ACTIONS TO TAKE
1. Using the forum post about think tanks, decide whether each statement is true: (a) CEPR lists its staff but EPI does not; (b) the Heritage Foundation keeps its funders secret; (c) CEPR's major contributors are mostly unions and foundations. Answer yes or no for each, and quote the words from the post that settle it.
2. Copy out word for word the part of the rows that starts with the line containing "state / province: Wyoming" and ends with the line containing "scientific name: Ochtodes secundiramea, ined.", including both of those lines.

-------- SELECTED TEXT

Basically, Richard Berman got a check from the National Restaurant Association, walked it over to the authors, and ordered up a study to show that minimum wage hikes harm minorities much the same way as you would order a pizza.

Schenck v. U.S.
Sep 8, 2010

Parallel Paraplegic posted:

(I think the CEPR is an okay resource in this matter but they're a think tank and I haven't thoroughly vetted them so use that second one at your own risk)

Like I said above, with think tanks you want to look for a couple of things first. There are good ones, bad ones, and phony ones. I'll use EPI and CEPR as examples of phony and legit think tanks, respectively.

One, does the think tank actually exist? Check to see if it has a staff. CEPR has a staff listing, EPI doesn't. In fact, EPI doesn't have a staff at all and if you dig around in google for about a minute you'll see that it functions as a mail drop for the Berman and Company lobbying group. If somebody creates a fictional entity to issue press releases while keeping their actual identity a step or two removed, then what they're saying is probably not on the up-and-up. Of course, having a staff and an actual existence is not a guarantor of legitimacy. The Heritage Foundation has a fat budget and a huge staff, for example.

This brings us to item two, where does the think tank get its operating budget? CEPR has their major contributors listed right on their website, and it's mostly unions and foundations. You can look more into the foundations if you want to see what each of them are about, but it's an easy guess that CEPR is going to have a left orientation. At the same time, if they're getting money from the Ford Foundation, Rockefeller Family Fund, etc. they're probably not too disreputable. Heritage Foundation is also up front about who funds them, and it's mostly individual donors with conservative ideals, and foundations set up by same (also South Korea and Taiwan for some reason). EPI, meanwhile, does not state where its money comes from. This is actually the main reason it exists in the first place, because certain kinds of non-profit corporations don't have to disclose their donors. Again, by some basic googling you can find that they're funded by a small number of enormous donations from industry groups, such as the National Restaurant Association. This is a sure indicator that a think tank is full of poo poo.

Schenck v. U.S.
Sep 8, 2010

Avian Pneumonia posted:

https://www.youtube.com/watch?v=qOjdy0bslGk

Haven't seen this posted yet but I'd love an assist.
I mean. The fact that an otherwise bigtime and public leftist friend of mine was posting literal propaganda from the office of the prime minister is pretty upsetting.

Also upsetting is that my old roommate's friend recently died in a Gaza airstrike.

I'll just do a quick look, but you could probably a get a full breakdown from somebody (probably several people) if you took it to the ongoing Gaza thread.

----------------
-------- INPUT DATA

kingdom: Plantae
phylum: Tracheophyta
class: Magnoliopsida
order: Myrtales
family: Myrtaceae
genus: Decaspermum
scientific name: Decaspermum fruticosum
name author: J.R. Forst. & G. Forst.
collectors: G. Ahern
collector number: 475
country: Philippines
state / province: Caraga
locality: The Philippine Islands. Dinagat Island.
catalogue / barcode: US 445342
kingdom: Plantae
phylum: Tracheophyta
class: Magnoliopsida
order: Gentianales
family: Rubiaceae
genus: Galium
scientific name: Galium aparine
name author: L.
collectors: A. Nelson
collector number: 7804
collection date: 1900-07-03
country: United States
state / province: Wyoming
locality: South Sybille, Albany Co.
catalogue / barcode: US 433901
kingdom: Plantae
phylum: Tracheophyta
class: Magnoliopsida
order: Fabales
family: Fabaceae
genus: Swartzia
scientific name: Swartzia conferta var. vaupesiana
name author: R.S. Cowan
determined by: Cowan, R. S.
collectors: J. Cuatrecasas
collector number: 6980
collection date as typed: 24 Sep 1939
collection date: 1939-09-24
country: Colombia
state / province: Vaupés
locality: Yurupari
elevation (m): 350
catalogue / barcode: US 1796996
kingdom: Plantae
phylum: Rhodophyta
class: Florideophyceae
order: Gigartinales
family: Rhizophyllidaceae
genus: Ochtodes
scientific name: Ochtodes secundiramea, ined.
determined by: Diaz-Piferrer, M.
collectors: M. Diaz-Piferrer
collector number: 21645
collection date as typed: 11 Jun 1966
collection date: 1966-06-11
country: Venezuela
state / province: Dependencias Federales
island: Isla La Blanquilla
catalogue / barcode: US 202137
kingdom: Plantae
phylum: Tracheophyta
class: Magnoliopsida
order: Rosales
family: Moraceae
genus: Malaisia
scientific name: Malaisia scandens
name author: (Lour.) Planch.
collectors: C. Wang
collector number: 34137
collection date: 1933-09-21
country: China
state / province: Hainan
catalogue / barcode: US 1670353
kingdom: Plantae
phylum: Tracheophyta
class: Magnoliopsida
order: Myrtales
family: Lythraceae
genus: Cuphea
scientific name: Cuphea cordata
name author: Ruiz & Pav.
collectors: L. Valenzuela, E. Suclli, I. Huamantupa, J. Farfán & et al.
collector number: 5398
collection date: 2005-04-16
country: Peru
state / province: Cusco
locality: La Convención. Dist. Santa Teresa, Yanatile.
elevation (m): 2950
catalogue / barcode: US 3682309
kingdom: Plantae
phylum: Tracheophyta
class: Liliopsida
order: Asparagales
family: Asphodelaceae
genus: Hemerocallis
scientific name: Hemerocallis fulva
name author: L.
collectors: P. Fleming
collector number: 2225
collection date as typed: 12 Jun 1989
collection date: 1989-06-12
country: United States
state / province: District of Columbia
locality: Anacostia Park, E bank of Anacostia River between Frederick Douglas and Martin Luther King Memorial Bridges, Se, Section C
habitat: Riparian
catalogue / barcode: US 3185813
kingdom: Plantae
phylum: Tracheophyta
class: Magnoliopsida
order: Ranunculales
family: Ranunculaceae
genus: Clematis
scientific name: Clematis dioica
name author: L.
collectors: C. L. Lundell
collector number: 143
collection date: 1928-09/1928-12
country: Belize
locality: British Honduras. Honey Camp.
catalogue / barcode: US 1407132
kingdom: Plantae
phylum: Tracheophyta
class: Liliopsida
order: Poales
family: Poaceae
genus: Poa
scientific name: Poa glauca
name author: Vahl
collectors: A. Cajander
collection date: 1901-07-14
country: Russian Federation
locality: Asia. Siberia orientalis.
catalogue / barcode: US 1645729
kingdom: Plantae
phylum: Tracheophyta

----------------

FULL SOLUTIONS
1.
(a) Yes: "CEPR has a staff listing, EPI doesn't."
(b) No: "Heritage Foundation is also up front about who funds them"
(c) Yes: "it's mostly unions and foundations."

2.
state / province: Wyoming
locality: South Sybille, Albany Co.
catalogue / barcode: US 433901
kingdom: Plantae
phylum: Tracheophyta
class: Magnoliopsida
order: Fabales
family: Fabaceae
genus: Swartzia
scientific name: Swartzia conferta var. vaupesiana
name author: R.S. Cowan
determined by: Cowan, R. S.
collectors: J. Cuatrecasas
collector number: 6980
collection date as typed: 24 Sep 1939
collection date: 1939-09-24
country: Colombia
state / province: Vaupés
locality: Yurupari
elevation (m): 350
catalogue / barcode: US 1796996
kingdom: Plantae
phylum: Rhodophyta
class: Florideophyceae
order: Gigartinales
family: Rhizophyllidaceae
genus: Ochtodes
scientific name: Ochtodes secundiramea, ined.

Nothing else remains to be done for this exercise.